*EXERCISES TO COMPLETE:*
(1) Write out everything in the interview excerpt from "So you started" down to "its old splendour?", replacing "bank clerk" with "bank teller".
(2) According to the interview excerpt, what forced the speaker to retire in 1987?

*EXCERPT:*
*** Begin section ***

So you started looking for a job…
I worked in a bookshop, in a furniture shop, and as a bank clerk. Then, I discovered cinema. My uncle asked me to become his partner in a film-distribution company, but the advent of the television era dissuaded us. So I decided to go on with my job as a journalist: I had started writing in 1961 for the leftwing daily newspaper Akşam. I worked both as a film critic and as a writer and international manager for a film production company until 1987, when a paralysis forced me to retire. The only possible option then was to keep on writing, and that is what I did.
You lived your whole life in Istanbul’s “little Europe”, Beyoğlu. Which role did this district play in your life and how did Beyoğlu change? Did it lose all of its old splendour?
I am not a nostalgic. Changes taking place in Beyoglu and, in general, in Istanbul, are not only Turkey’s problem, but also an issue regarding all European large cities. For me, Beyoğlu has always been a sort of no-man’s land, a European district in the heart of a city which is not properly an Eastern city and not even a European one. It was a gate through which all signs of modernisation coming from the West had to pass: cinemas, theatres, bikes, gramophones…then the district started to change, and what is left today is only a remote memory of the old Pera.

*** End section ***

*EXTRACTED INFORMATION:*
*** Begin section ***

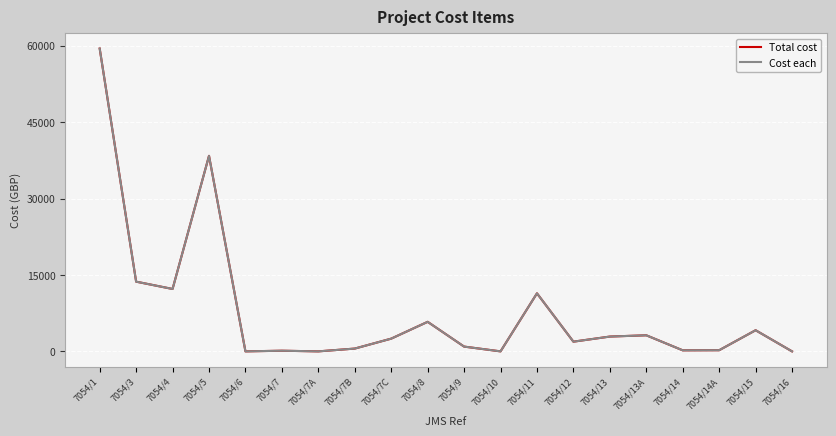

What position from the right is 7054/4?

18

*** End section ***
*** Begin section ***

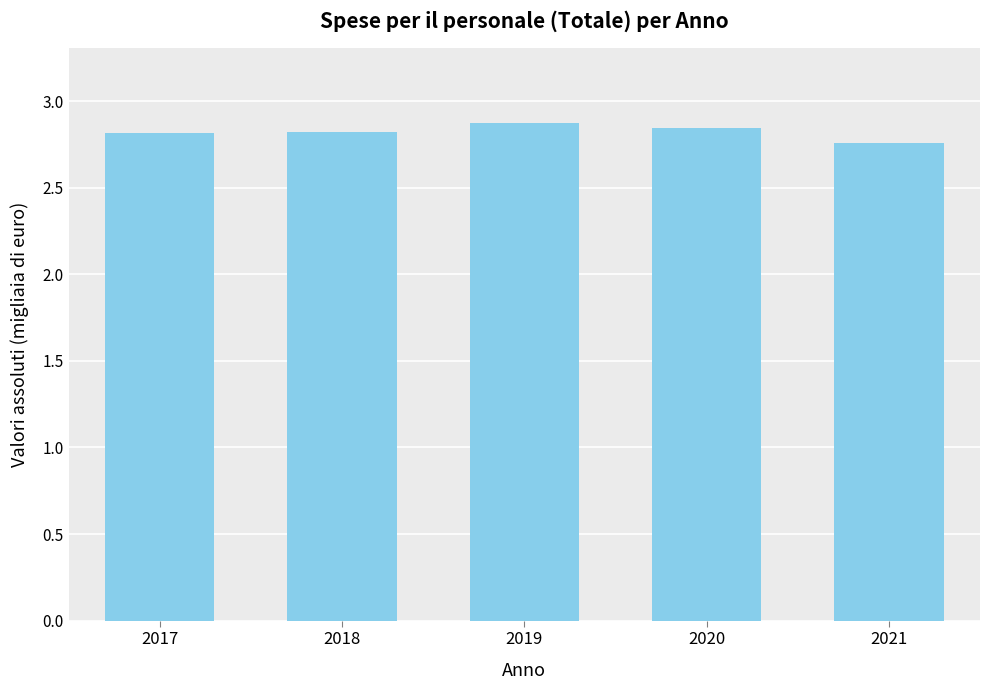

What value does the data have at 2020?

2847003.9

*** End section ***
*** Begin section ***

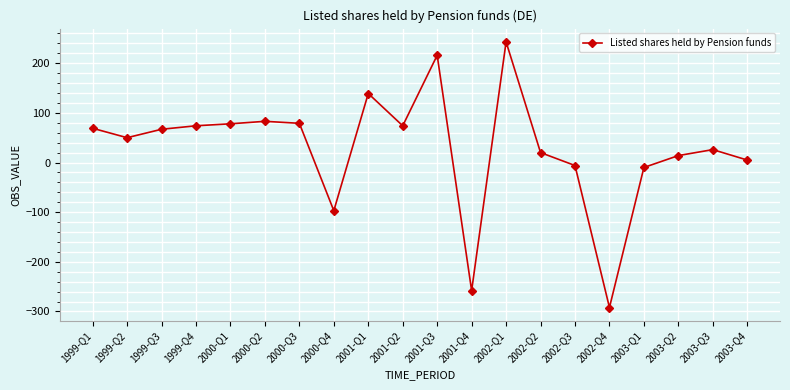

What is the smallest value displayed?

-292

*** End section ***

*TASK-BY-TASK OUTPUTS:*
(1)
So you started looking for a job…
I worked in a bookshop, in a furniture shop, and as a bank teller. Then, I discovered cinema. My uncle asked me to become his partner in a film-distribution company, but the advent of the television era dissuaded us. So I decided to go on with my job as a journalist: I had started writing in 1961 for the leftwing daily newspaper Akşam. I worked both as a film critic and as a writer and international manager for a film production company until 1987, when a paralysis forced me to retire. The only possible option then was to keep on writing, and that is what I did.
You lived your whole life in Istanbul’s “little Europe”, Beyoğlu. Which role did this district play in your life and how did Beyoğlu change? Did it lose all of its old splendour?

(2) A paralysis.